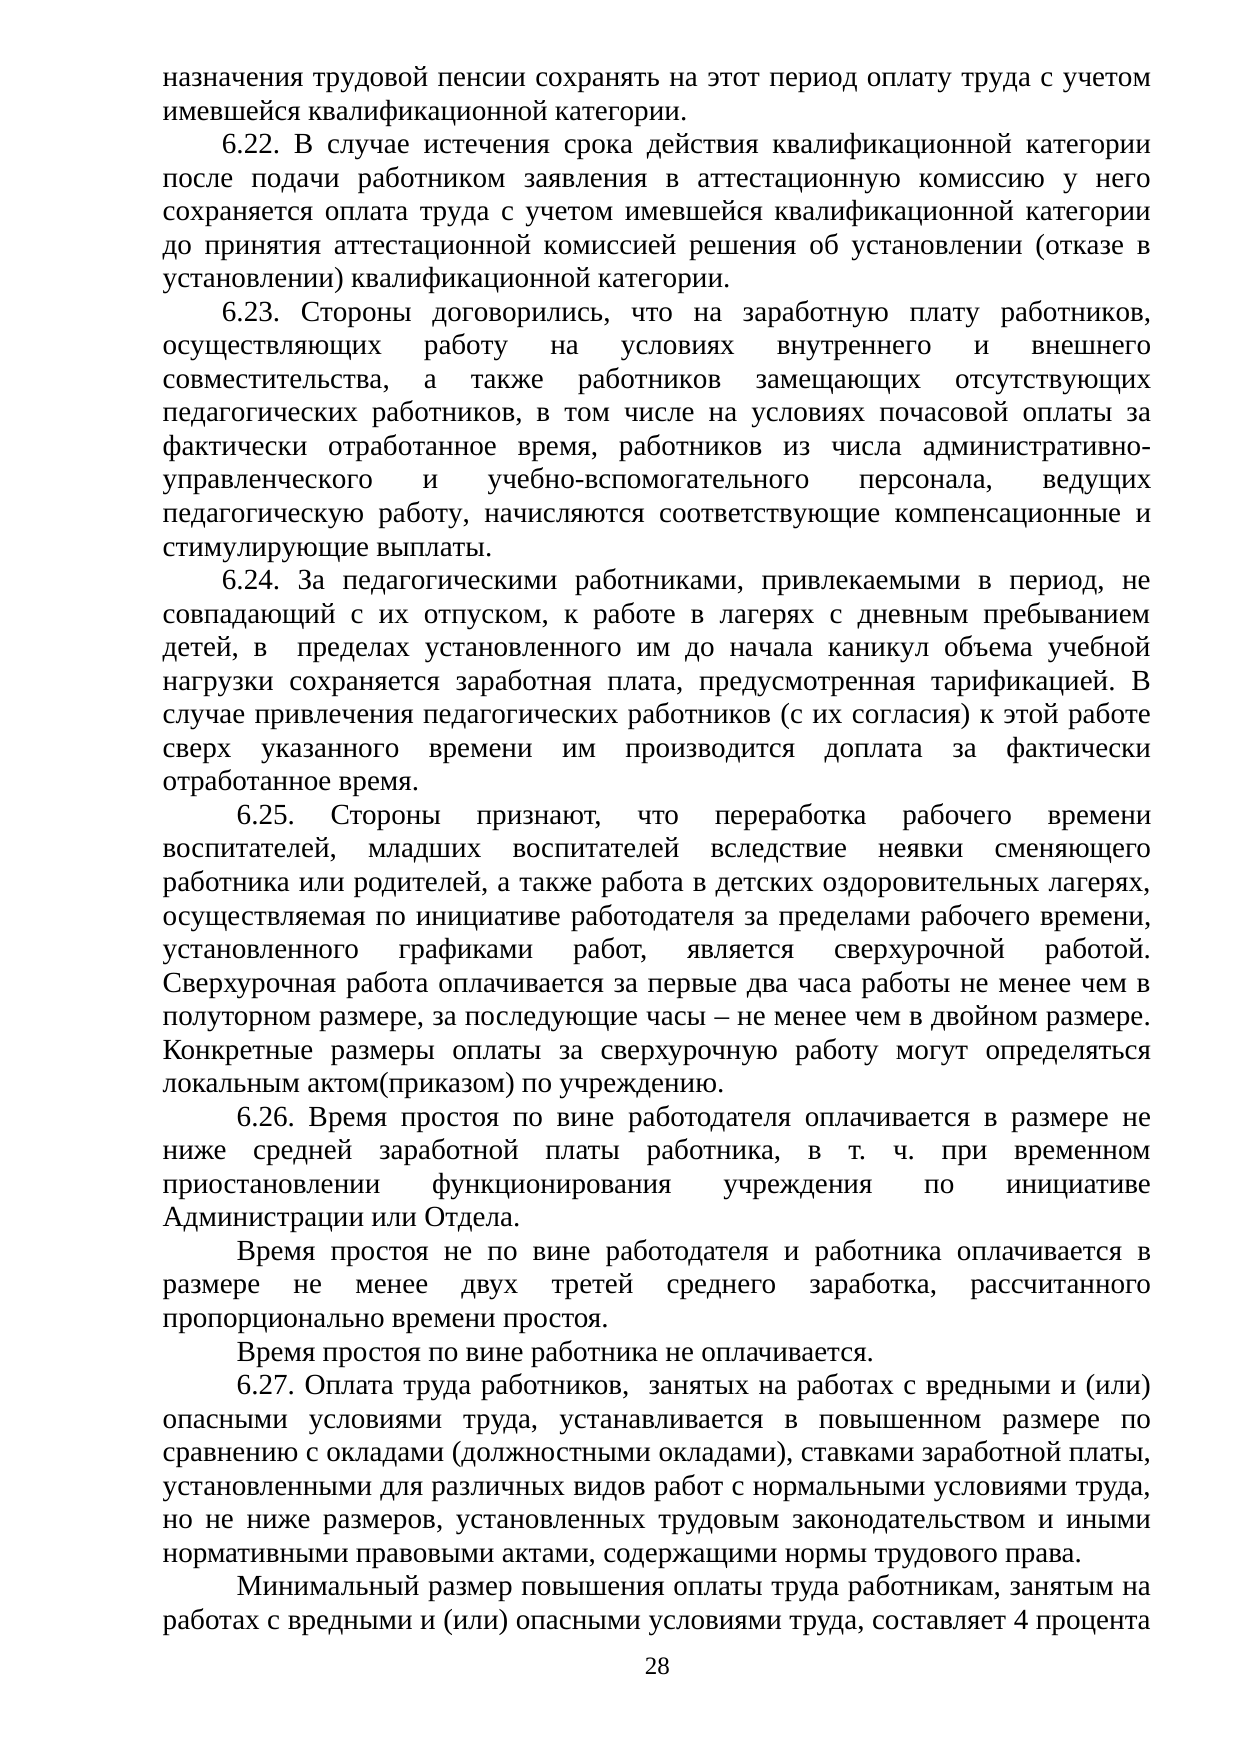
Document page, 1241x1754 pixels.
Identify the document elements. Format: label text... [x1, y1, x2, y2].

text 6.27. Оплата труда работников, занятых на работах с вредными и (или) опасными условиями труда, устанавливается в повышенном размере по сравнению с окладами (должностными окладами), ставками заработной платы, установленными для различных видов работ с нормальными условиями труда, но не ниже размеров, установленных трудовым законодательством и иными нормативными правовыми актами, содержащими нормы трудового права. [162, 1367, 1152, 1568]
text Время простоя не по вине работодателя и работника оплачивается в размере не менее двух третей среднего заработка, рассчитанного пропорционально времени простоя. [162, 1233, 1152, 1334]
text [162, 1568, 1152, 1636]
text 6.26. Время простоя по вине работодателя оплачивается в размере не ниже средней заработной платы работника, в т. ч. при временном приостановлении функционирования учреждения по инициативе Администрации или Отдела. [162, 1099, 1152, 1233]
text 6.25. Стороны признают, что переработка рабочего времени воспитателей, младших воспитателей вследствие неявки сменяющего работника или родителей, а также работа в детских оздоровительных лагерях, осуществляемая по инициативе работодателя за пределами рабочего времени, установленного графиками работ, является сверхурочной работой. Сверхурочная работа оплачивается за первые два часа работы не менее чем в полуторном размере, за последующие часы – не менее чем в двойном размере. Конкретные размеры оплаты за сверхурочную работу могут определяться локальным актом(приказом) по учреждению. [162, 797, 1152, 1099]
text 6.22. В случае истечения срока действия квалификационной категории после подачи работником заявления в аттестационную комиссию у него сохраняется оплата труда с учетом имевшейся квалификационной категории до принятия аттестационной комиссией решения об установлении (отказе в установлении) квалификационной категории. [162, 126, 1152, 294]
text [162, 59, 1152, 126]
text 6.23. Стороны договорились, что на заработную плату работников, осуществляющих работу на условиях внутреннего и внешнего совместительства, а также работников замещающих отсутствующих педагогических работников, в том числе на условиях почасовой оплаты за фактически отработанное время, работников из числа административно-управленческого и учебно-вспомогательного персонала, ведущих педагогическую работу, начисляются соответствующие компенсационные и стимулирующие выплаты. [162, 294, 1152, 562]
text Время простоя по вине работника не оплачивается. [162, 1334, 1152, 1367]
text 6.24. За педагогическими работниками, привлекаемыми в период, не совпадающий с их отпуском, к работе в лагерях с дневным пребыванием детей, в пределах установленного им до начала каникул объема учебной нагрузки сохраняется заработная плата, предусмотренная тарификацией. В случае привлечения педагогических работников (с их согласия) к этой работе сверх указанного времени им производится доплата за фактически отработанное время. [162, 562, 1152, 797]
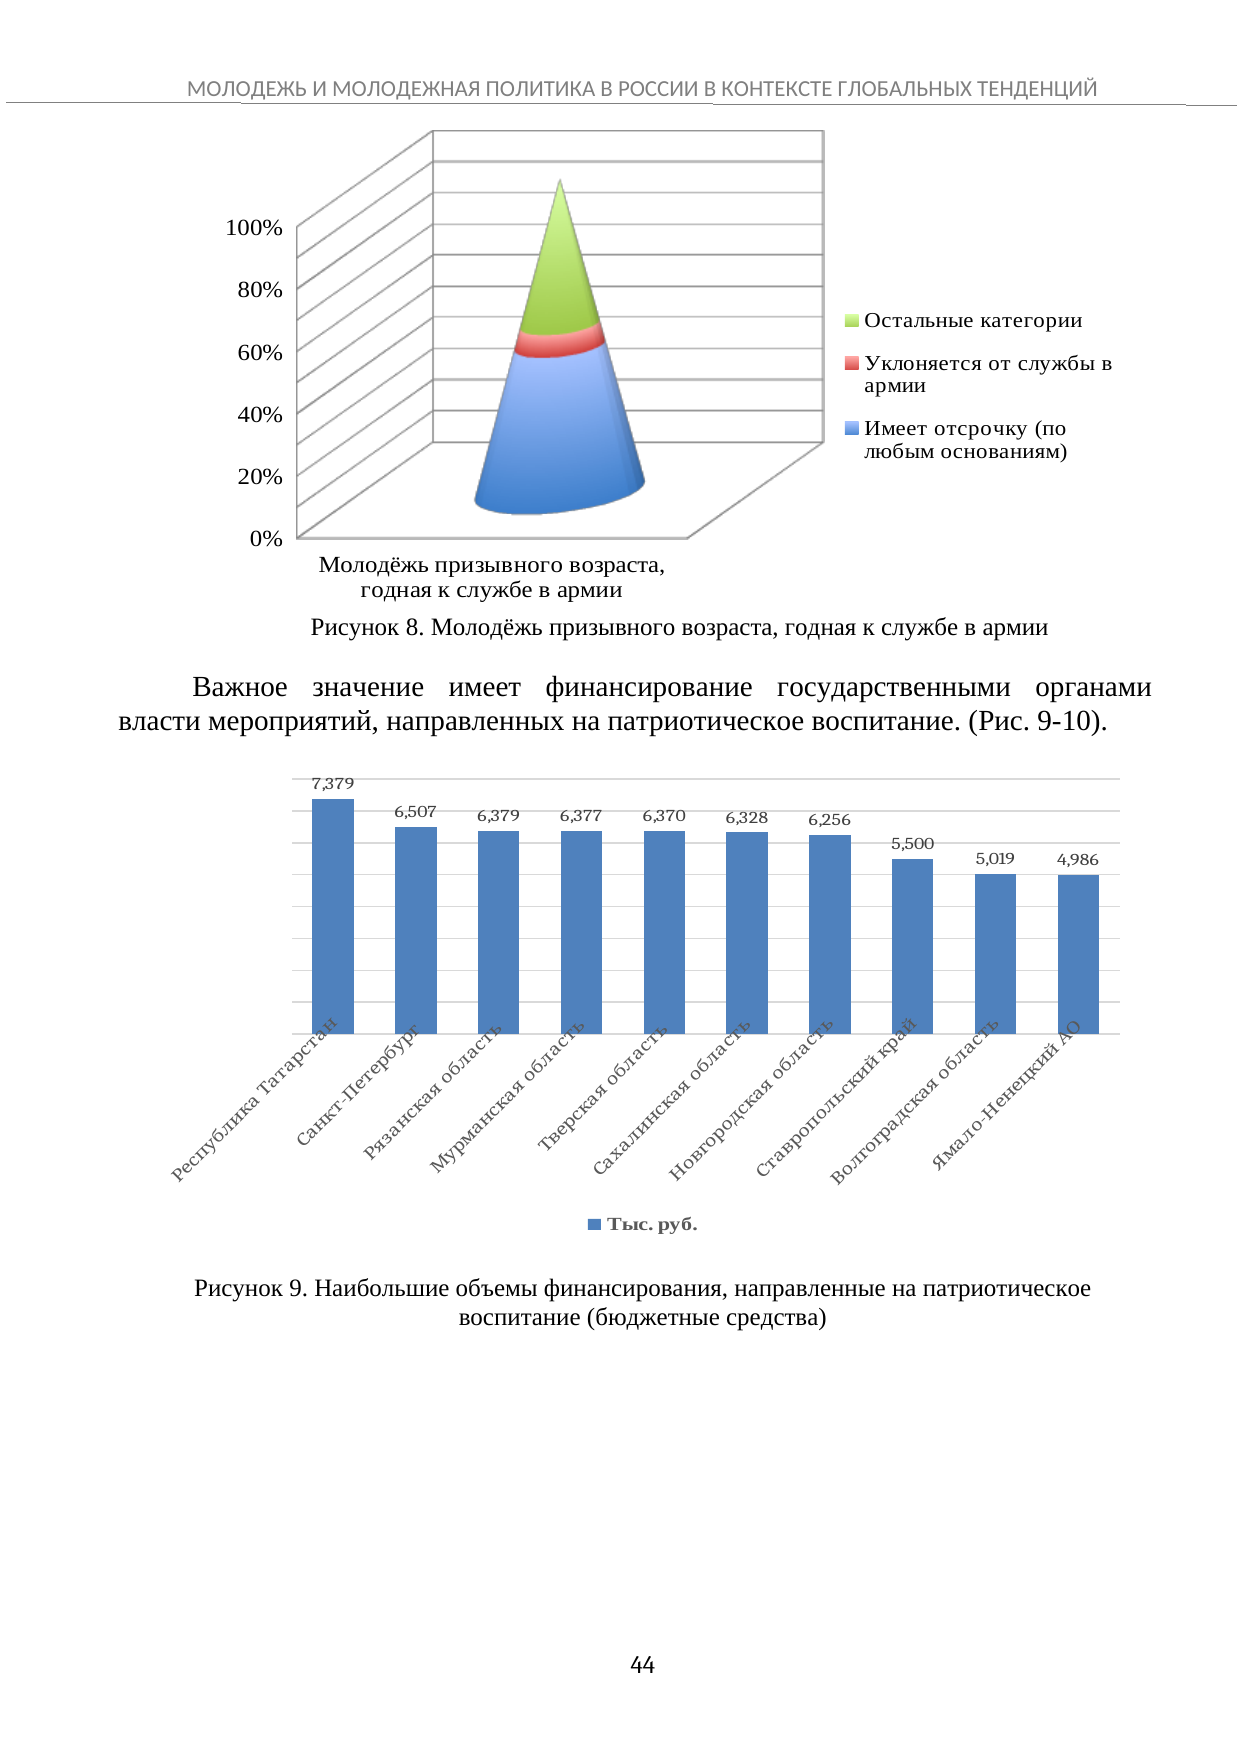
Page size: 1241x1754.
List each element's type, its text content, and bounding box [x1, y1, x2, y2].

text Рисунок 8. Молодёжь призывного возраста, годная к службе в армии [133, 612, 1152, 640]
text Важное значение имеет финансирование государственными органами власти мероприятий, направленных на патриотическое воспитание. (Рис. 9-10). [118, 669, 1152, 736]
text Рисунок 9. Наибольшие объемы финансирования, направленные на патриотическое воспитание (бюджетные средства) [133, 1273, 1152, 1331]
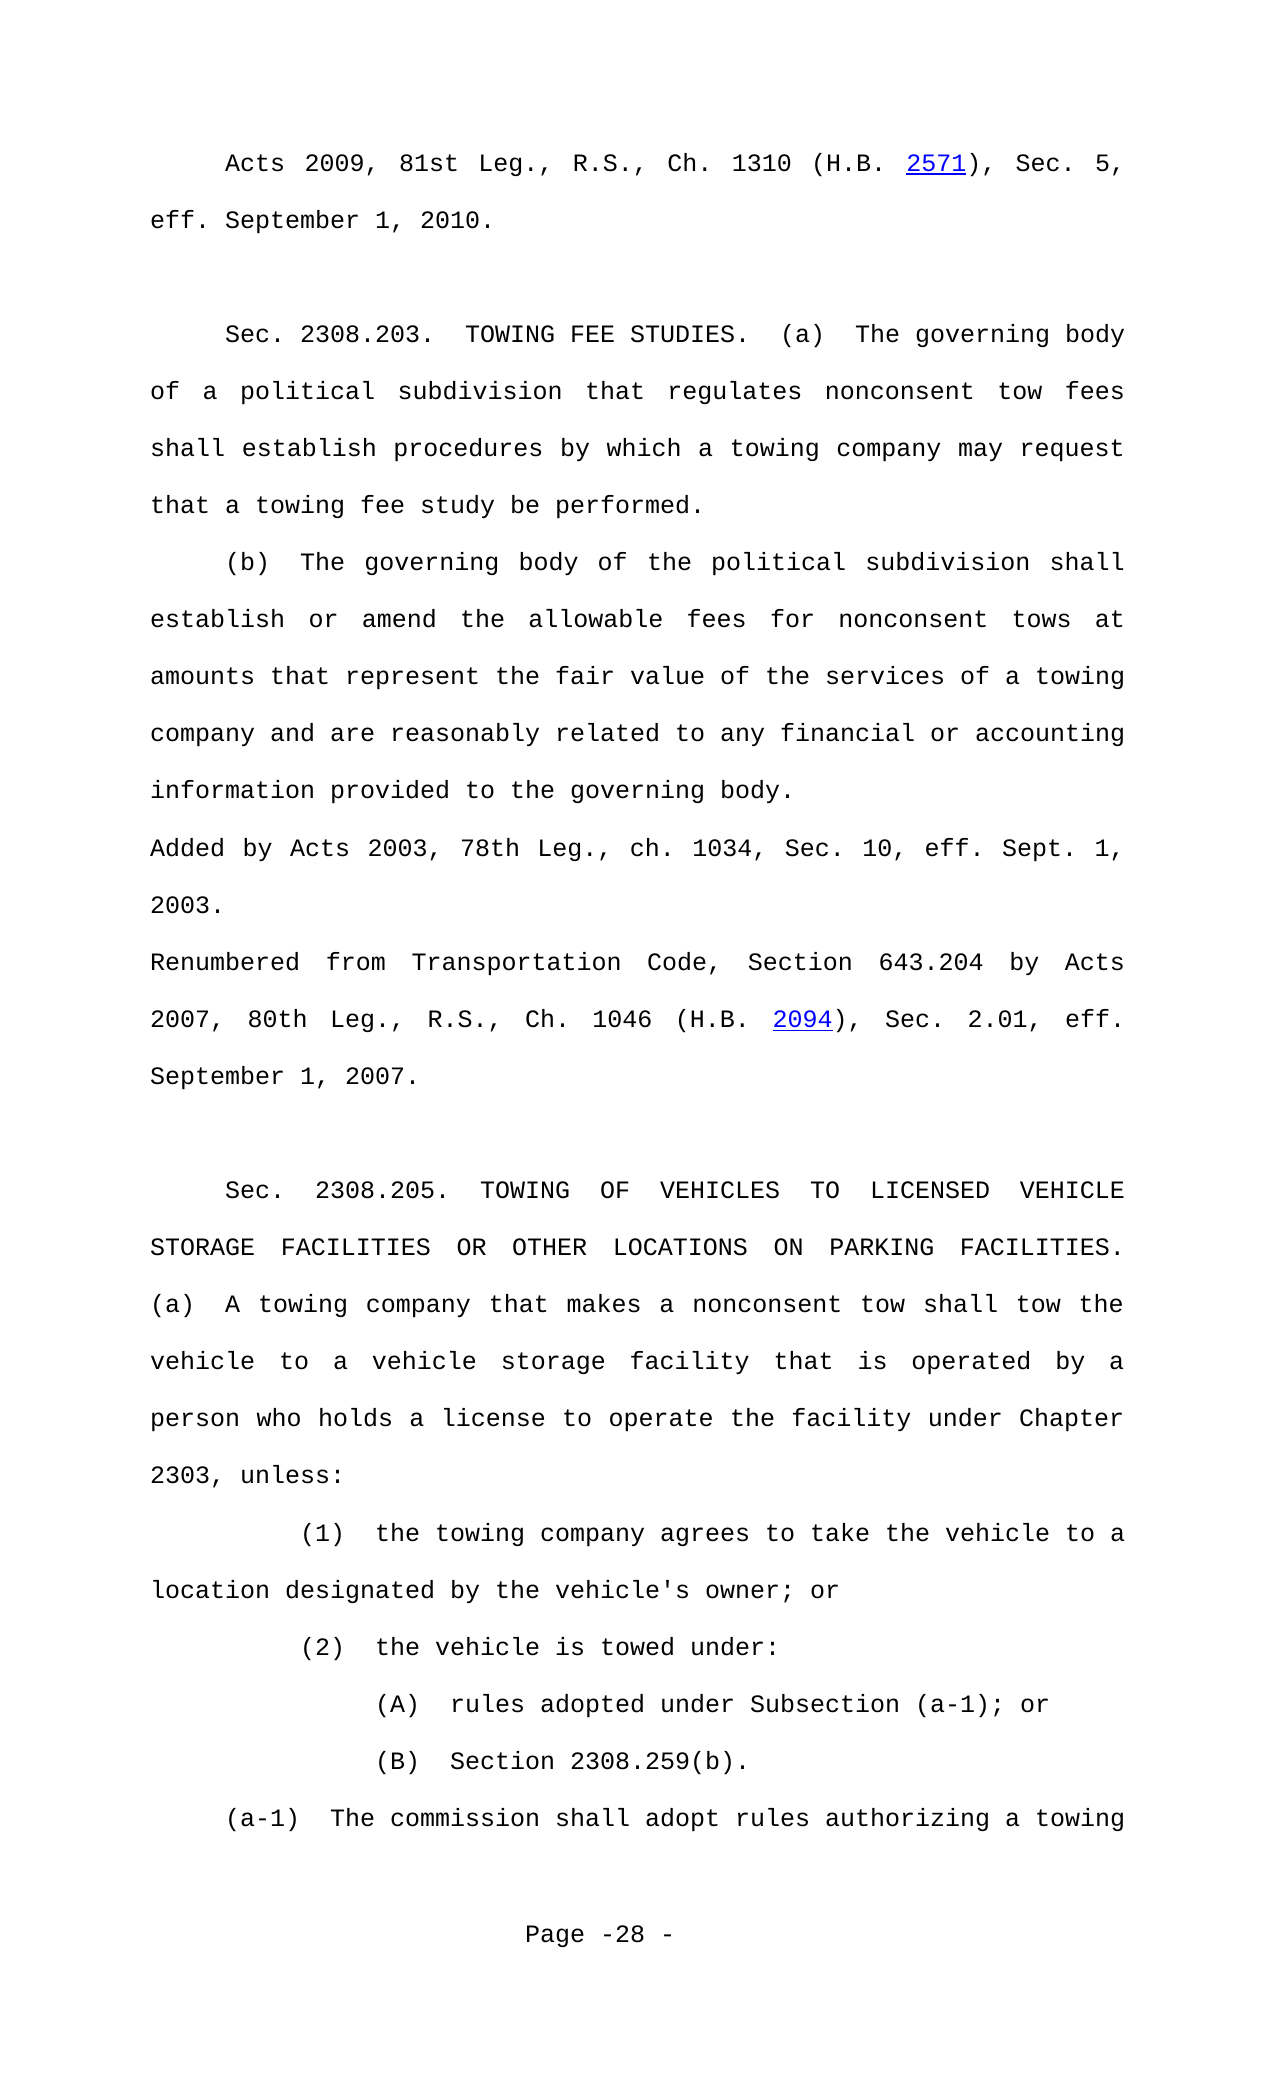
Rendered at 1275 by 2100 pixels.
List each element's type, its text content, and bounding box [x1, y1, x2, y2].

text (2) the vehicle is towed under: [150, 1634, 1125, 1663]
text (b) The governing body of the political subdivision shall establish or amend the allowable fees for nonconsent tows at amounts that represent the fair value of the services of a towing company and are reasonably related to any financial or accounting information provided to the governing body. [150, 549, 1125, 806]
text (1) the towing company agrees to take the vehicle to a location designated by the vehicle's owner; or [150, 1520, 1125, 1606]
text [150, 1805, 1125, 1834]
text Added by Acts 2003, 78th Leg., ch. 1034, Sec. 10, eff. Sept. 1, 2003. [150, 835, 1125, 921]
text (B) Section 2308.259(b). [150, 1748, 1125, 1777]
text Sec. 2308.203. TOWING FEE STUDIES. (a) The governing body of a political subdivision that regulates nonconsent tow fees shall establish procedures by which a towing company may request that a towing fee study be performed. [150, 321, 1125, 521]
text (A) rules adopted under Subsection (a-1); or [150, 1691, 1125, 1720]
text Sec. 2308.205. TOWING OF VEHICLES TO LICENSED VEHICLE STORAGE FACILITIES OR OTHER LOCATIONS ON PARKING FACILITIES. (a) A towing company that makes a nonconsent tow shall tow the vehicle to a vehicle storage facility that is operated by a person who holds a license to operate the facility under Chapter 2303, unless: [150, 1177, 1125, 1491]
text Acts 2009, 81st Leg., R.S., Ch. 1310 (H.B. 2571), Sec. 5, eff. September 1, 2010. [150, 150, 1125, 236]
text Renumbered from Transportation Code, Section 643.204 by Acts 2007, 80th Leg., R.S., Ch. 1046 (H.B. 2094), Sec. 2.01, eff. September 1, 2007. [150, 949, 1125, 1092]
-------------------------
* [Work instructions]
In the listing above, find the line containing "text [162, 59, 1152, 126]" and the line containing "Rendered at 1275 by 2100 pixels.". Print those two lines and every line between them exactly, with no pictures.

* [Exercise result]
text [162, 59, 1152, 126]
text 6.23. Стороны договорились, что на заработную плату работников, осуществляющих работу на условиях внутреннего и внешнего совместительства, а также работников замещающих отсутствующих педагогических работников, в том числе на условиях почасовой оплаты за фактически отработанное время, работников из числа административно-управленческого и учебно-вспомогательного персонала, ведущих педагогическую работу, начисляются соответствующие компенсационные и стимулирующие выплаты. [162, 294, 1152, 562]
text Время простоя по вине работника не оплачивается. [162, 1334, 1152, 1367]
text 6.24. За педагогическими работниками, привлекаемыми в период, не совпадающий с их отпуском, к работе в лагерях с дневным пребыванием детей, в пределах установленного им до начала каникул объема учебной нагрузки сохраняется заработная плата, предусмотренная тарификацией. В случае привлечения педагогических работников (с их согласия) к этой работе сверх указанного времени им производится доплата за фактически отработанное время. [162, 562, 1152, 797]
Page size: 1241x1754.
List each element's type, its text content, and bounding box [x1, y1, x2, y2].

text Рисунок 8. Молодёжь призывного возраста, годная к службе в армии [133, 612, 1152, 640]
text Важное значение имеет финансирование государственными органами власти мероприятий, направленных на патриотическое воспитание. (Рис. 9-10). [118, 669, 1152, 736]
text Рисунок 9. Наибольшие объемы финансирования, направленные на патриотическое воспитание (бюджетные средства) [133, 1273, 1152, 1331]
Rendered at 1275 by 2100 pixels.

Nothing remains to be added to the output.